Bei den ersten Filmen, mit denen ich Oliver Stone in Verbindung bringe, ist der New Yorker Filmemacher gar nicht der Regisseur. Er hat jeweils das Drehbuch geschrieben und sorgte damit für Furore. Für 12 Uhr nachts – Midnight Express (1978) erhielt er seinen ersten Oscar: Der Film listet beklemmend die Haft eines Amerikaners in einem türkischen Gefängnis auf. Gewalt und Moral sind hier bereits zwei Eckpunkte, die immer wieder in den Filmen des Oliver Stone eine Rolle spielen werden.

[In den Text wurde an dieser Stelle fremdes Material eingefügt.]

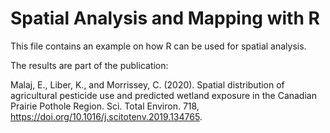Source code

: # Spatial Analysis and Mapping with R

This file contains an example on how R can be used for spatial analysis.

The results are part of the publication:

Malaj, E., Liber, K., and Morrissey, C. (2020). Spatial distribution of agricultural pesticide use and 
predicted wetland exposure in the Canadian Prairie Pothole Region. Sci. Total Environ. 718, 
https://doi.org/10.1016/j.scitotenv.2019.134765.
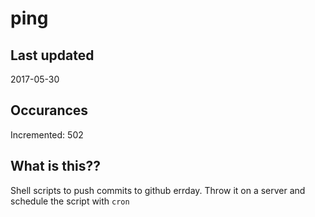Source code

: # ping

## Last updated
2017-05-30

## Occurances
Incremented: 502

## What is this??
Shell scripts to push commits to github errday. Throw it on a server and schedule the script with `cron`


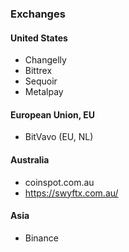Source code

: ### Exchanges

#### United States

- Changelly
- Bittrex
- Sequoir
- Metalpay

#### European Union, EU

- BitVavo (EU, NL)

#### Australia

- coinspot.com.au
- https://swyftx.com.au/

#### Asia

- Binance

Scarface (1983) ist vielleicht eines der wenigen Remakes der Filmgeschichte, welches das Original grandios übertrumpft. Bei beiden Drehbüchern für andere Regisseure beweist Autor Oliver Stone, dass er gekonnt Geschichten erzählen kann: düster, kraftvoll, scharfsinnig, besessen, politisch. Aber an ihm scheiden sich auch die Geister: So werden ihm Rassismus, Gewaltverherrlichung und Glorifizierung vorgeworfen. Still war es in der langen Karriere des Oliver Stone jedenfalls nie.
Schon mit seinem Vater, einem New Yorker Börsenmakler mit konservativen Werten, streitet er um politische Positionen. Er will früh raus aus der Upperclass und seiner sicheren, gutbürgerlichen Umgebung. Nach einem geisteswissenschaftlichen Studium meldet er sich 1965 freiwillig zur Army und geht zwei Jahre später nach Vietnam. Die Zeit wird prägend für den jungen Mann, der mit einer gehörigen Portion Patriotismus nach Südostasien geht, mehrfach verwundet hat er Barbarisches im Krieg erlebt, so dass er illusionslos in die Heimat zurückkehrt. Fast wäre er dem Drogenrausch nach dem Krieg erlegen, aber Oliver Stone setzt seinen zornigen Frust in Kreativität um, beginnt ein Filmstudium und lernt so einiges von Martin Scorsese. Mit Filmen wie Platoon (1986), Geboren am 4. Juli (1989) oder Zwischen Himmel und Hölle (1993) verarbeitet er seine traumatischen Vietnam-Eindrücke und hält seinem Heimatland den Spiegel vors Gesicht. Wer die Filme des Oliver Stone gegen Werke wie Top Gun – Sie fürchten weder Tod noch Teufel oder Rambo II – Der Auftrag (1985) liest, der erkennt, wie provozierend seine Werke für eine patriotische Nation und die dortige Idealisierung des Militärs sein müssen.
Folglich hat der Filmemacher immer Schwierigkeiten, seine Filme zu finanzieren. Überbordende Brutalität (Scarface), individuelle und gesellschaftliche Kriegstraumata (Platoon), amerikanische Interventionspolitik (Salvador) oder kapitalistische Gier (Wall Street), korruptes Machtstreben (JFK – Tatort Dallas) oder Kritik an den Medien (Natural Born Killers) sind die großen Themen seiner Filme, bei denen sich der Regisseur immer auch als Aufklärer versteht. Nach JFK wird er Konspirationstheoretiker der Nation genannt, er präsentiert sich als moralisches Gewissen Amerikas und gibt so manche politische Lehrstunde in seinen Filmen ab. Durch ihn erleben wir ein Amerika, in dem einiges im Argen liegt und welches auch ein zuckersüßes Happy End nicht retten kann.
Aber wie es so ist im Alter: Nach und nach wird es leiser um Oliver Stone. Zwar wird er von konservativen Kritikern für seine dokumentarischen Arbeiten über die kommunistischen Führer Fidel Castro (Comandante) und Hugo Chavez (South of the Border) als größter Staatsfeind Nr. 1 gebrandmarkt, aber mit seinem patriotischen Werk World Trade Center, der von Feuerwehrmännern am 11. September 2001 erzählt, erkennt ihn so mancher nicht mehr wieder. Auch von W – Ein missverstandenes Leben, einem Biopic über den republikanischen Ex-Präsidenten George W. Bush, haben sich viele mehr erhofft vom einstigen Querulanten Hollywoods. Wall Street 2: Geld schläft nicht scheint da fast ein Alterswerk zu sein, in dem die kritische Brisanz zur Zeit der Finanzkrise dem Kompromiss der Familienzusammenführung Platz macht.
Nichtsdestotrotz bleibt Oliver Stone mit seinen Filmen einer der wichtigsten politischen Filmemacher der USA. Vielleicht wird er ja noch einmal richtig ausholen und ein Comeback feiern. Wir wünschen es ihm zu 65. Geburtstag.